As pre-requisites to becoming darlings of the high-brow online music press, having the sister of Max Tundra among your ranks certainly helps, as does a back catalogue of well-regarded folktronica and acid-singed indie. And a composer fresh back from a recent similarly cultivated excursion with Laura Marling together as Lump doesn’t do any harm either. Billed as the band’s most electronic leaning record to date, Songs You Make At Night sees the original full line-up of Tunng reunite for the first time since 2007’s Good Arrows. Those expecting Good Arrows Mk 2 or a return to the experimental chirpiness of 2010’s …And Then We Saw Land will be disappointed, although fans of the more recent Turbines may see Songs You Make At Night as a natural next step.
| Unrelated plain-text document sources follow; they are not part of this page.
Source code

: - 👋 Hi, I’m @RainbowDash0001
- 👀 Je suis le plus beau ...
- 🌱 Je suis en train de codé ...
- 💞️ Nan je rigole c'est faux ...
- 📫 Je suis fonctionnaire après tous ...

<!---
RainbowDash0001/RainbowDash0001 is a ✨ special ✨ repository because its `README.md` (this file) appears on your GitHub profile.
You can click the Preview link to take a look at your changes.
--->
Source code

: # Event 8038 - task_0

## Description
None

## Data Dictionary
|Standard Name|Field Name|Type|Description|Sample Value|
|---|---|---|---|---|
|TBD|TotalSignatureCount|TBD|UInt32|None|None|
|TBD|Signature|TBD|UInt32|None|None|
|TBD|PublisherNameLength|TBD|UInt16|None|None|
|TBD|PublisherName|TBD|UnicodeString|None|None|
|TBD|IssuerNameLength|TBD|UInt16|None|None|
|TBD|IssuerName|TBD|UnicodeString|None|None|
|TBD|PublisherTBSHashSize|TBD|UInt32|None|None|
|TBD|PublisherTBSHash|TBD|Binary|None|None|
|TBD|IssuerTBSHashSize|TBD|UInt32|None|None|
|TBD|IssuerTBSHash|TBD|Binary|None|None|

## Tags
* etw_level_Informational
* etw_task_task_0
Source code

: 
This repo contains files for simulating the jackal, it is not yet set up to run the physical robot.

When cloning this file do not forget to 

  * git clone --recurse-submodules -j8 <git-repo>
Essentially a concept album based around the characters from 2006’s Comments From The Inner Chorus brought up to date, the themes on the band’s sixth record will unfortunately sound hackneyed and unimaginative while the instrumentation relies more on off-the-shelf FX and over-familiar MOOG analogues than the careful mix of trad stylings and innovative quirks on previous records.
The traditional arrangements on highlight ‘Evaporate’, with added instrumentation (whistles and pumps, and a clarinet), is the closest they get to common or garden Neutral Milk Hotel and the highs of previous records. ‘Crow’ is easily the standout track though, in fact one of my tracks of the year so far. As it ebbs and flows between gentle electronica and simple percussive guitar the nursery rhyme-like lyrics are genuinely poignant. Such a shame then that the rest of this record is so bland and overproduced. Take ‘Like Water’, lightly psychedelic, the structure of the track and the quaint but non-rhotic delivery of the lyrics (and on many of the other tracks) are a marked move away from the folk genre and style into a twee electronica that feels amateurish and claustrophobic.
Songs You Make At Night is music for cornflake cafes and road bike clubs. It’s homogenised indie-folk consciously trying to be cool. There is nothing authentic to tracks like ‘Nobody Here’ where the simple nylon-stringed guitar part is swamped by those MOOG synths and samples flinchingly high in the mix, and there is no cohesion or obvious attempt to intertwine the two aspects of the track. ‘Dark Heart’ and ‘Battlefront’ sound like discarded soundcards from a pre-modern games console. And it’s all so English, like outtakes from Blur’s Parklife sessions. Far from being a folk album with synthesised embellishments, this is a record stuffed full of obvious synth arpeggios and gradations highlighting the lack of traditional melodies that made the band’s previous work such a delight. Liberal use of film recordings and sparse electronic samples are obvious and overused by everyone from the remix revolution of the 90s to Gorillaz and even the last Bastille album.
There is little else here to warrant much further attention, although on third or fourth listen the understated chorus of ‘Sleepwalking’ will start to familiarise itself but, overall, by attempting to explore the very outer limits of their folktronica universe Tunng have merely popped into a passing electronic one. Disappointing.
Songs You Make At Night is out on 24th August through Full Time Hobby.